Fakat şüpheden kurtuldu da bilgi sahibi oldu mu o tek kanatlı kuş,iki kanatlı kesilir.
Kanatlarını açar.
Ondan sonra yüzüstü, eğri büğrü değil, doğru yolda güzelce uçur gider. Cebrail gibi iki
kanatlı şüphesiz, hilesiz, kıylı kalsiz uçar. Bütün alem, ona “ Sen Allah yolundasın,
dinin doğru” dese. O onların lafına güvenmez, o sözlerden gururlanmaz, onun tek
canı, onlara çift olmaz.
Yahut herkes “ Sen yol azıtmışsın, kendini dağ sanıyorsun ama bir saman çöpüsün
sen” dese, bir zerre bile hayale düşmez, azıcık olsun kınayanların kınamasından elem
duymaz.
Bir mektebin talebesi, hocalarından bıkmışlar, çalışıp çabalamadan usanmışlardı. Ne
yapıp yaparak bir iş becermek, bu suretle de muallimi derde düşürmek için
birbirleriyle görüşüp danıştılar. “ Hoca hiç hastalanmıyor ki birkaç günceğiz olsun
mektebe gelmesin de rahat kalalım.
Bir hapisten bu darlıktan, bu çalışıp çabalamadan kurtulalım. Mermer kaya gibi
yerinde durup duruyor” dediler. İçlerinden birisi, en zekileriydi. Bir tedbir düşündü. “
Hocam, nasılsın, neden böyle benzin sararmış? Hayır ola, rengin kaçmış senin bu ya
hava çarpmasından, ya sıtmadan derim.
Hoca, elbette bu sözden biraz olsun vehme düşer. Sen de bu çeşit sözlerle bana
yardım edersin kardeşim. Mektebin kapısından içeri girer girmez, “ Hayır ola hocam,
bu halin ne” dedi. Vehmi biraz daha artar, akıllı adam bile vehimle delirir gider.

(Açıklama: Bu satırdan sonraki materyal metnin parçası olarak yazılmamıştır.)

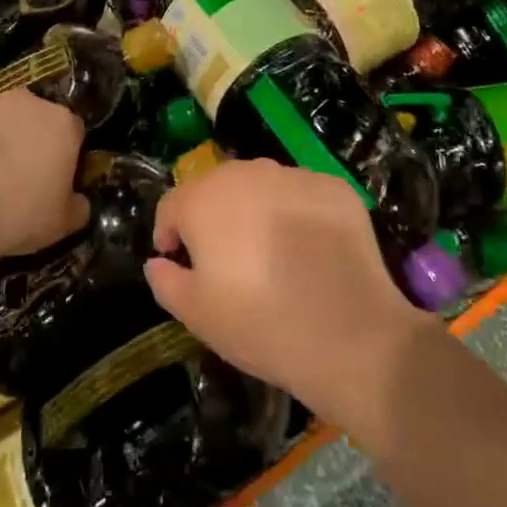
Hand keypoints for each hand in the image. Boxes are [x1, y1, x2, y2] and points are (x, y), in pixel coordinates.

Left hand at [0, 89, 89, 267]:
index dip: (66, 155)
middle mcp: (28, 102)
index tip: (55, 179)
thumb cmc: (15, 215)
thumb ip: (78, 207)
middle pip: (36, 118)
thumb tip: (79, 201)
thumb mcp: (61, 225)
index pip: (74, 132)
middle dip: (31, 140)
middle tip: (19, 176)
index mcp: (61, 124)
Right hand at [144, 160, 434, 427]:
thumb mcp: (197, 315)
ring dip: (257, 211)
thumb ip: (166, 281)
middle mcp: (246, 173)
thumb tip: (157, 261)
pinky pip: (303, 196)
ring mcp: (293, 175)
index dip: (170, 233)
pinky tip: (310, 252)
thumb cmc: (260, 323)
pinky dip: (299, 215)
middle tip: (226, 261)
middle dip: (213, 217)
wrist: (349, 333)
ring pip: (262, 187)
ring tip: (270, 255)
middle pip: (217, 188)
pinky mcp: (334, 187)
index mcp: (204, 199)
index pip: (172, 205)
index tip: (179, 261)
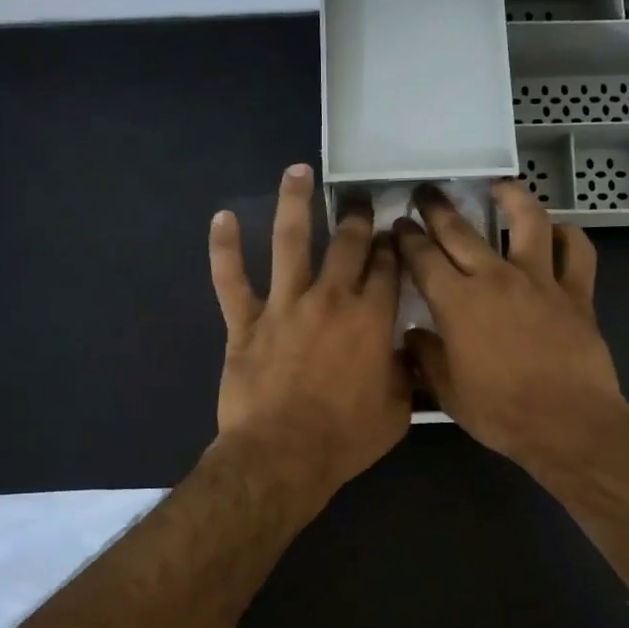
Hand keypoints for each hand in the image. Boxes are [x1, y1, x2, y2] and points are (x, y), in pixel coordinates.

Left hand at [209, 164, 410, 499]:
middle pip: (347, 243)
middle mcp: (330, 299)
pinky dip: (224, 248)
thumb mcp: (397, 411)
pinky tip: (221, 218)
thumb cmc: (345, 438)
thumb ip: (406, 373)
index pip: (387, 267)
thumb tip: (408, 350)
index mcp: (371, 319)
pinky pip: (231, 279)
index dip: (393, 244)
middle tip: (359, 195)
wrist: (283, 456)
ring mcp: (284, 306)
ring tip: (296, 170)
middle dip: (356, 215)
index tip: (395, 230)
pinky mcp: (245, 322)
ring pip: (289, 242)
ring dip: (293, 202)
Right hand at [394, 181, 628, 469]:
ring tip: (499, 186)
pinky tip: (559, 231)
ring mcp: (540, 280)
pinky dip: (568, 236)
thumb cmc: (500, 412)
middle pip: (461, 230)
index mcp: (457, 302)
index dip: (406, 238)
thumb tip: (412, 336)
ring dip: (511, 197)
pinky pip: (577, 251)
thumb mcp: (448, 392)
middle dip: (437, 208)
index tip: (397, 226)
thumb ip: (426, 357)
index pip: (422, 257)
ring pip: (527, 221)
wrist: (567, 423)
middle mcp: (495, 278)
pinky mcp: (577, 292)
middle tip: (426, 192)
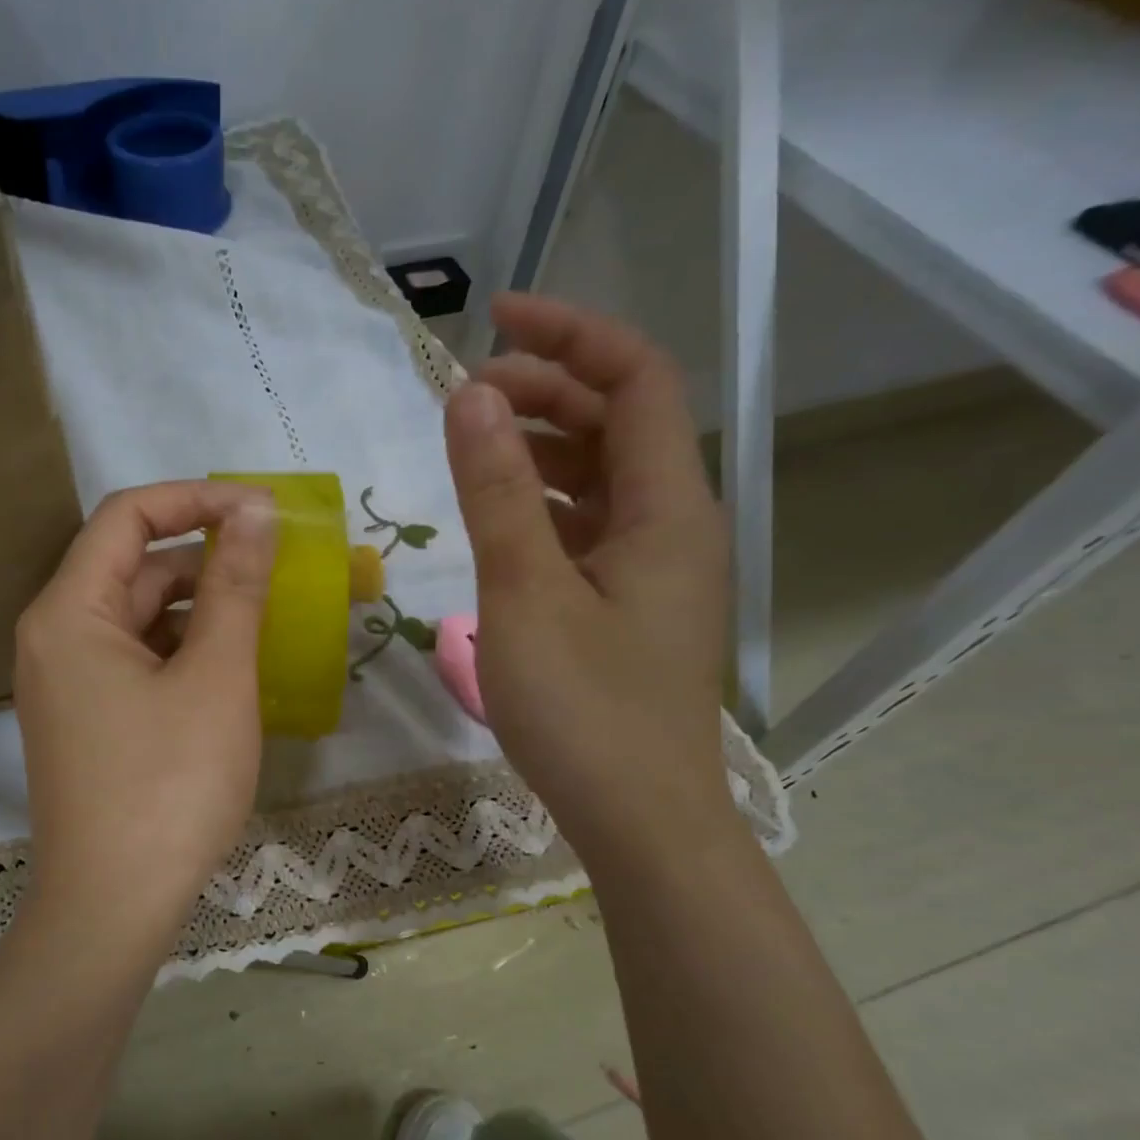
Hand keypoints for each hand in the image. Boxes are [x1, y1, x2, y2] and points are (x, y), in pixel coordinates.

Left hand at [13, 481, 276, 945]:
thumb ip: (236, 586)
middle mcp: (54, 638)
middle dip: (206, 562)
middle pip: (133, 569)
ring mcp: (67, 684)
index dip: (197, 498)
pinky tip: (231, 675)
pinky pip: (136, 663)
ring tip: (265, 627)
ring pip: (140, 620)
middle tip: (278, 575)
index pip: (128, 516)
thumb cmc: (169, 785)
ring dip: (201, 613)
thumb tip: (255, 511)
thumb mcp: (215, 677)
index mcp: (70, 612)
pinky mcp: (86, 722)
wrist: (113, 906)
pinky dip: (183, 655)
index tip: (262, 511)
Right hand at [446, 293, 730, 861]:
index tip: (493, 320)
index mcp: (667, 509)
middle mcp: (674, 525)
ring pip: (602, 479)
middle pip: (620, 423)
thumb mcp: (526, 595)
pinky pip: (589, 528)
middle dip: (546, 390)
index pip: (636, 379)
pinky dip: (544, 505)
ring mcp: (654, 569)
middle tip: (465, 395)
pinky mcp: (630, 606)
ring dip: (542, 448)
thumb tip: (471, 396)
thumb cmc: (584, 711)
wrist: (639, 819)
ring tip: (472, 446)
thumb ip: (497, 493)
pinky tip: (500, 520)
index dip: (570, 334)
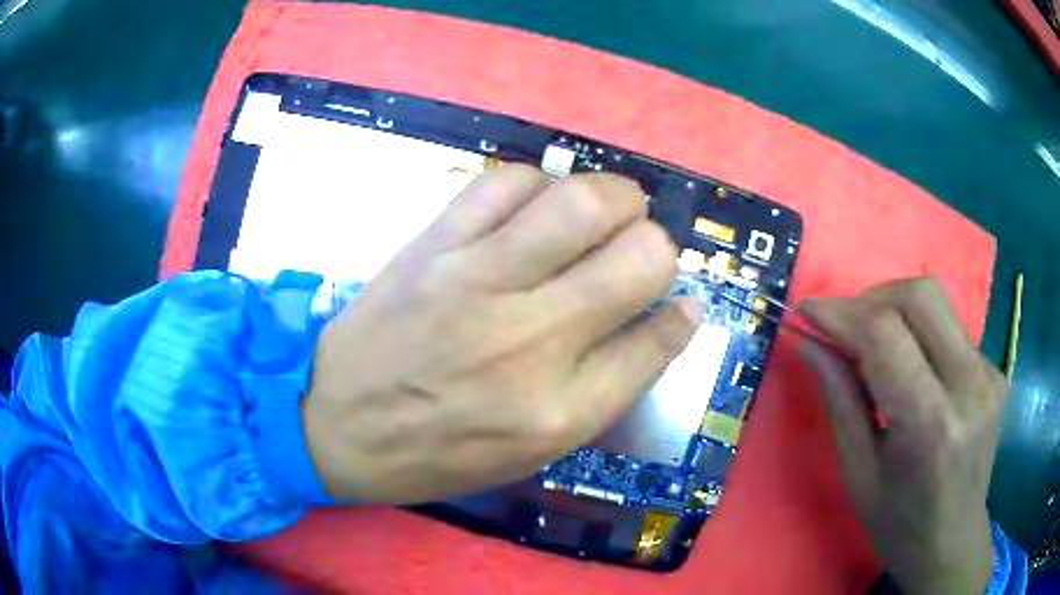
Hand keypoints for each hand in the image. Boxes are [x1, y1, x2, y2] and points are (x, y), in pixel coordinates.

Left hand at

Üçüncü, dördüncü, beşinci sözler, acıklanırlar.
Otuz çocuk da hep bu sözü söylerse adamı iyice vehim kaplar, iş olur biter” dedi.

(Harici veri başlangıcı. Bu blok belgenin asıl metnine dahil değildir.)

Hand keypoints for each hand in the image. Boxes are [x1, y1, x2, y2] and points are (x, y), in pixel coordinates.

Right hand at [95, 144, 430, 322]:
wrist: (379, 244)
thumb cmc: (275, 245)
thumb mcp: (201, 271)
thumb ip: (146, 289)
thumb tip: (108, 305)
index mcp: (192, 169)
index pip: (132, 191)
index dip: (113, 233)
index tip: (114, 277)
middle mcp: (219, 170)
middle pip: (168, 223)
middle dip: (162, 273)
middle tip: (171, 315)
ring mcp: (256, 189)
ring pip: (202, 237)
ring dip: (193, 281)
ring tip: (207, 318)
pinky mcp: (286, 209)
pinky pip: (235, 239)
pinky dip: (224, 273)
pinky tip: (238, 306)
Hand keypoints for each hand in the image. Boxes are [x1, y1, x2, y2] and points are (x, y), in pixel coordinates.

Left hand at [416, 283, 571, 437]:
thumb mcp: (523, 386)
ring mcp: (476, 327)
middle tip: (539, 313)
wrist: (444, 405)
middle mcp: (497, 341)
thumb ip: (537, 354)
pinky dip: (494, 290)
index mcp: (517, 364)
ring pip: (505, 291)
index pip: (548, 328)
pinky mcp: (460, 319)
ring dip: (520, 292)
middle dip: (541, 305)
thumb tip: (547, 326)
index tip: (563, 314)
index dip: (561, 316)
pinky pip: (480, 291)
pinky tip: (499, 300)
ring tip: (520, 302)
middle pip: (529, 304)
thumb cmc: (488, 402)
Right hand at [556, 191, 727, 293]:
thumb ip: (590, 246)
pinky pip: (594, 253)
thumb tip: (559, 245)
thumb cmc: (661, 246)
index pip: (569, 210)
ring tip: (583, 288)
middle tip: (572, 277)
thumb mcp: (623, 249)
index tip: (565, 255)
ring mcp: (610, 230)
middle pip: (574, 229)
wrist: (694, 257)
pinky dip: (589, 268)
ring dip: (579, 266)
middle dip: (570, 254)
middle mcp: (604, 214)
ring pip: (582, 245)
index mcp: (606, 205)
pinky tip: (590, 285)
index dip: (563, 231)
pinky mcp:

Çocukların hepside “ Aferin zeki çocuk, bahtın daima yaver olsun, Allah sana yardım
etsin” dediler. Birleşip hiç birisinin bu kavilden, bu karardan dönmeyeceklerine ait
kuvvetlice ahdettiler. Sonra o zeki çocuk, içlerinden kimsenin bunu söylememesi için
hepsine yemin ettirdi.
O çocuğun bu tedbiri, hepsinin tedbirinden üstün olmuştu, onun aklı, bütün çocukların
aklından ileriydi. Güzellerin bazıları, nasıl bazılarından üstün, bir kısmı da
öbürlerinden aşağıysa insanların akılları da fazla, yahut eksiktir. Ahmed, “ Erlerin
güzelliği, dillerinin altında gizlidir” mealinde bir söz söyledi.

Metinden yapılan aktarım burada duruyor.